> [Work to complete]:
a) In the forum thread on hand tools below, rewrite the paragraph beginning "I do recommend a decent meter" as a short bulleted list that keeps its main facts.
b) According to the forum thread on hand tools below, what does Ewcelectric use to break in Klein tools?
c) Echo everything in the forum thread on hand tools below, from "Had the same" down to "tools will disappear.".

> [Selected extract]:
================

Buy the Ideal set for the price if nothing else.
When you are done your 4 years you will have a better idea of what your preferences are. You will see your coworkers using many different brands and you can try them out.

You'll also know how to use the tools properly so that when you do buy different tools, maybe better ones, you won't destroy them.


----------



## Ewcelectric (Nov 3, 2012)

I like ideal stuff, but I prefer Klein lineman pliers over the ideals. And I own both. I hate the journeyman series, or any other tools with big cumbersome grips (that fall off anyway) as for the "break in" of kleins. Some are worse than others, but air tool oil works good. I use that, and then I dab anti seize (I work in underground mines so very corrosive environment). Has worked well for every tool I've done. Even had to take ratchets apart and oil and anti seize them in the place I'm currently in. Seized right up on my days off Lol


----------



## zapped_electric (May 24, 2013)

If money's an option & your just starting, buy the Ideal, more bang for your buck at this point. Once you work with them for a while & with other guys, you can try out their tools & see what you perfer.

Personally, I like the Klien Journeyman series pliers, stippers & hook knife, but I just buy my screwdrivers from Crappy Tire (i know, likely from China). I found the Klien heads wore out too fast, although I do like the Klein Demo screwdriver's.

As you can see from your post, different guys like different tools. It will take time for you to find out what you like & what you don't. 

I do recommend a decent meter when you can afford it, I perfer the Fluke T5-1000. Does volts (AC/DC), amps up to 100 & ohms, although the ohms range is limited to 1K. If mostly doing volts & amps, it's ideal.


----------



## zapped_electric (May 24, 2013)

Ewcelectric said:


> I like ideal stuff, but I prefer Klein lineman pliers over the ideals. And I own both. I hate the journeyman series, or any other tools with big cumbersome grips (that fall off anyway) as for the "break in" of kleins. Some are worse than others, but air tool oil works good. I use that, and then I dab anti seize (I work in underground mines so very corrosive environment). Has worked well for every tool I've done. Even had to take ratchets apart and oil and anti seize them in the place I'm currently in. Seized right up on my days off Lol


Had the same problem working underground in Yellowknife. Sure is hard on tools U/G.


----------



## varmit (Apr 19, 2009)

Either brand will serve your needs. Everyone develops their preferences for hand tools, but any good quality brand will last a good while. Tools do wear out over time, as everything does, but how someone uses or abuses their tools has the most to do with tool life.

I agree with a previous post: Buy a tool box to store and lock up your tools. If you lay your tools down to do something such as unload a truck, on some jobs your tools will disappear.


----------



## BababooeyHTJ (May 31, 2013)

Knipex pliers suck. I tried them once, not a fan. I couldn't get over how narrow the head of the pliers are. I love my Klein pliers. I go with the cheap dark blue dipped handles. They work fine. I also love their hard cutting dikes (dipped light blue handle). They work great. They pull staples and nails easily thanks to that wide angled head. Thats one thing I can't do as easily with a lot of other brands. Most importantly they'll cut almost anything. 

Yeah, klein screwdrivers suck other than the 11in1 and cabinet tip.


----------

================

> [Source excerpt]:

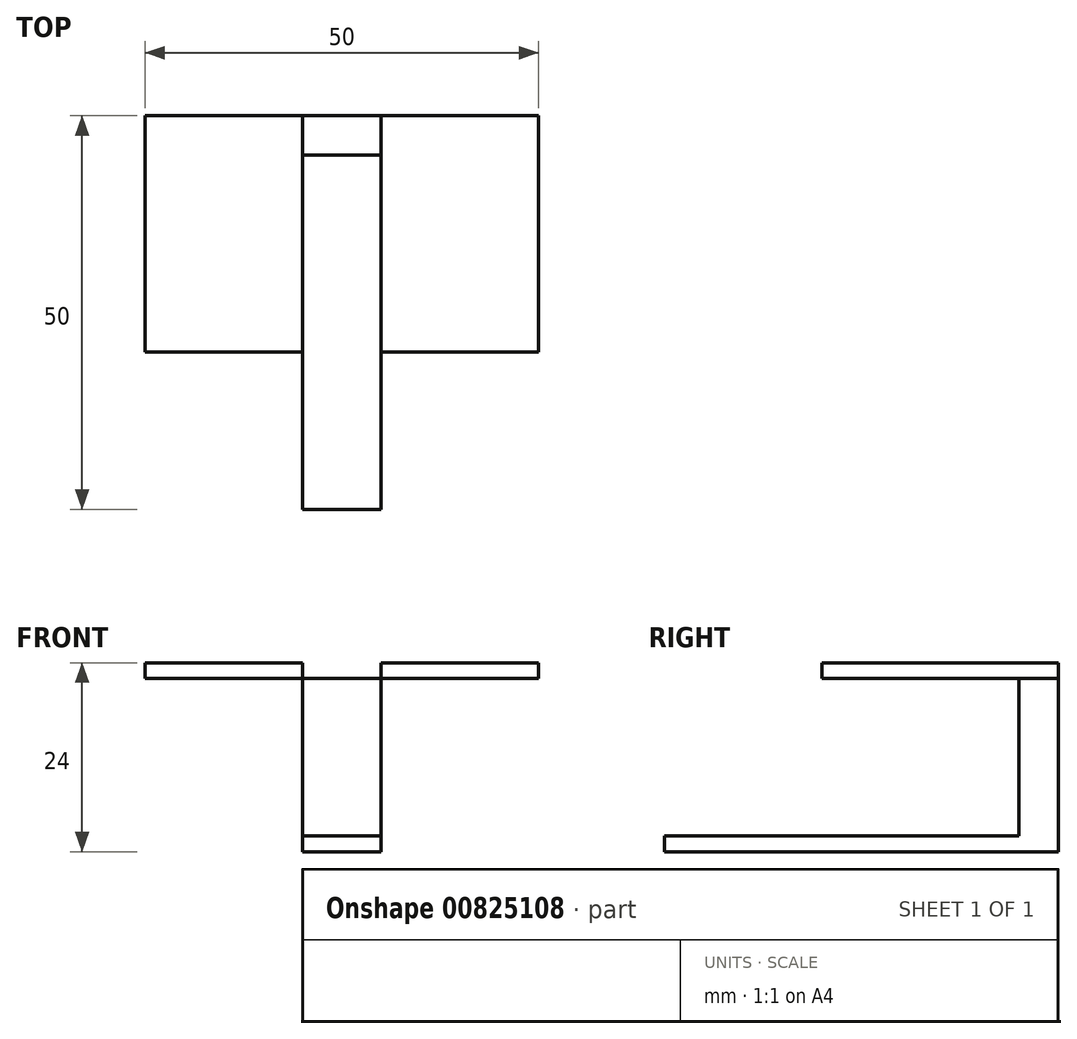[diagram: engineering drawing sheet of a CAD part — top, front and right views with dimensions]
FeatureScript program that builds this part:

================

> [The responses]:
a)
- Get a decent meter once you can afford it.
- The preferred model is the Fluke T5-1000.
- It measures AC and DC volts, amps up to 100, and ohms.
- Its ohms range is limited to 1K.
- It is ideal if you mostly measure volts and amps.

b) Air tool oil, followed by a dab of anti-seize.

c)
Had the same problem working underground in Yellowknife. Sure is hard on tools U/G.


----------



## varmit (Apr 19, 2009)

Either brand will serve your needs. Everyone develops their preferences for hand tools, but any good quality brand will last a good while. Tools do wear out over time, as everything does, but how someone uses or abuses their tools has the most to do with tool life.

I agree with a previous post: Buy a tool box to store and lock up your tools. If you lay your tools down to do something such as unload a truck, on some jobs your tools will disappear.